Frequently, I encounter an issue where Dask randomly stalls on a couple tasks, usually tied to a read of data from a different node on my network (more details about this below). This can happen after several hours of running the script with no issues. It will hang indefinitely in a form shown below (this loop otherwise takes a few seconds to complete):
In this case, I see that there just a handful of stalled processes, and all are on one particular node (192.168.0.228):
Each worker on this node is stalled on a couple read_parquet tasks:
This was called using the following code and is using fastparquet:
ddf = dd.read_parquet(file_path, columns=['col1', 'col2'], index=False, gather_statistics=False)
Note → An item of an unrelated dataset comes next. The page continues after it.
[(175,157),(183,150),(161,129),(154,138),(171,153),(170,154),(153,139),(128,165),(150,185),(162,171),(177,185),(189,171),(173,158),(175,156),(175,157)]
My cluster is running Ubuntu 19.04 and all the latest versions (as of 11/12) of Dask and Distributed and the required packages (e.g., tornado, fsspec, fastparquet, etc.)
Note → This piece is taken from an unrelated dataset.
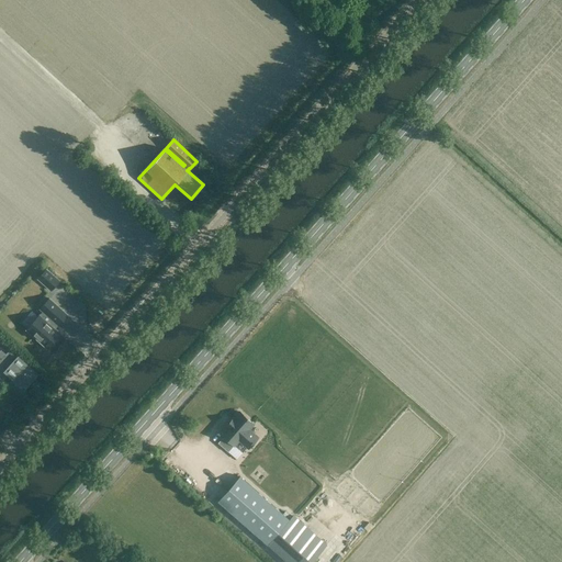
[(48,267),(38,277),(53,290),(62,280),(48,267)]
The data that the .228 node is trying to access is located on another node in my cluster. The .228 node accesses the data through CIFS file sharing. I run the Dask scheduler on the same node on which I'm running the script (different from both the .228 node and the data storage node). The script connects the workers to the scheduler via SSH using Paramiko:
ssh_client = paramiko.SSHClient()
stdin, stdout, stderr = ssh_client.exec_command('sudo dask-worker ' +
' --name ' + comp_name_decode +
' --nprocs ' + str(nproc_int) +
' --nthreads 10 ' +
self.dask_scheduler_ip, get_pty=True)
The connectivity of the .228 node to the scheduler and to the data storing node all look healthy. It is possible that the .228 node experienced some sort of brief connectivity issue while trying to process the read_parquet task, but if that occurred, the connectivity of .228 node to the scheduler and the CIFS shares were not impacted beyond that brief moment. In any case, the logs do not show any issues. This is the whole log from the .228 node:
distributed.worker - INFO - Start worker at: tcp://192.168.0.228:42445
distributed.worker - INFO - Listening to: tcp://192.168.0.228:42445
distributed.worker - INFO - dashboard at: 192.168.0.228:37751
distributed.worker - INFO - Waiting to connect to: tcp://192.168.0.167:8786
distributed.worker - INFO - -------------------------------------------------
distributed.worker - INFO - Threads: 2
distributed.worker - INFO - Memory: 14.53 GB
distributed.worker - INFO - Local Directory: /home/dan/worker-50_838ig
distributed.worker - INFO - -------------------------------------------------
distributed.worker - INFO - Registered to: tcp://192.168.0.167:8786
distributed.worker - INFO - -------------------------------------------------
Putting aside whether this is a bug in Dask or in my code/network, is it possible to set a general timeout for all tasks handled by the scheduler? Alternatively, is it possible to:
- identify stalled tasks,
- copy a stalled task and move it to another worker, and
- cancel the stalled task?